For languages that completely lack those tools it could be more difficult, but those languages likely also don’t have the kind of throughput that makes an automated representer really useful ... such languages may need to move to V3 only incrementally. On Oct 31, 2019, 16:28 +0000, Matthieu Pizenberg notifications@github.com, wrote:

The Representer is a language-specific service that takes the solution code, and is responsible for providing a representation of that code. This representation will be an AST with some simplifications/normalisations, depending on the language. I don't know about other tracks but I'd guess that tracks for small languages like elm do not have people with the skills to do that. I certainly don't for elm. What should we do for tracks that cannot pull this off? It seems to be the heart of v3 proposal. So finding what consequences unability to do that for a track may have is important I think. — You are receiving this because you were mentioned.
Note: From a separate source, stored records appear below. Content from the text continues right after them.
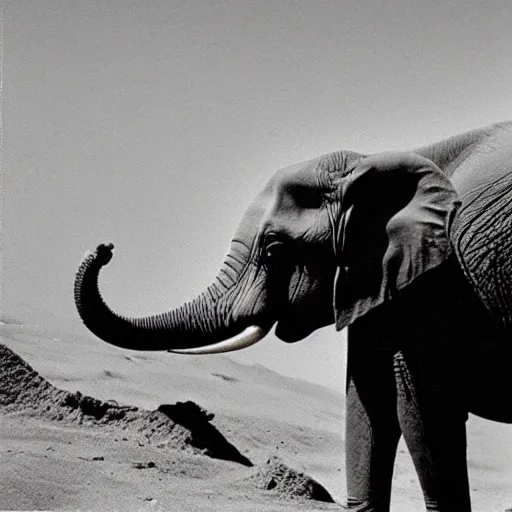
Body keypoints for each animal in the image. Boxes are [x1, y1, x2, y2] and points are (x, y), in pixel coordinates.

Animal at [75, 122, 512, 510]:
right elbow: (368, 395)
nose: (106, 247)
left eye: (274, 250)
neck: (370, 164)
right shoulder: (379, 276)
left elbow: (423, 404)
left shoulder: (435, 281)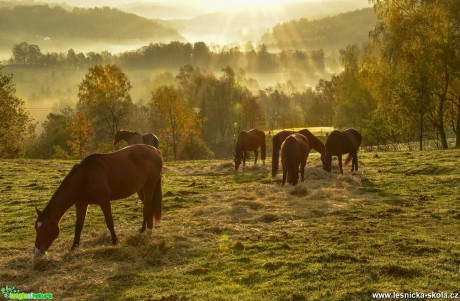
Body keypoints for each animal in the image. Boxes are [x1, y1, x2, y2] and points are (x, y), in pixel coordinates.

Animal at [32, 144, 162, 254]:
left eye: (46, 228)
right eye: (36, 228)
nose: (37, 252)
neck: (85, 177)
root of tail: (155, 150)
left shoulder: (104, 202)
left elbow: (109, 222)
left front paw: (115, 241)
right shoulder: (81, 204)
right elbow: (78, 226)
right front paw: (74, 247)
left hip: (149, 186)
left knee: (147, 208)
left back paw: (145, 230)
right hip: (141, 189)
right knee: (148, 207)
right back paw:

Reply to this email directly, view it on GitHub, or unsubscribe.

iHiD commented 4 years ago

There's a demo of the Elm AST module here which looks good. I'd be really surprised if there was a language where there was no AST or equivelent support, because as @yawpitch says, languages tend to be good at parsing their syntax. If those cases do exist, at worst, I think we could just take the compiled code and match off that. It wouldn't allow use of the placeholders, etc, but would still do the job.

As everyone seems happy in principle with this, I'm going to close this issue and start to move forward with stuff. Thanks for everyone for the comments!

workingjubilee commented 4 years ago

Please be wary of relying on compilation results as a fallback, as compilation actually across multiple languages runs a dangerous chance of being nondeterministic(!):

https://blog.regehr.org/archives/294 https://gitlab.haskell.org/ghc/ghc/wikis/deterministic-builds https://github.com/mgrang/non-determinism

iHiD commented 4 years ago

@workingjubilee Thanks. Having thought about it more, we'd just go back to code, not compiled-code, as the compiler would optimise away so much detail anyway, that I don't think it would make sense.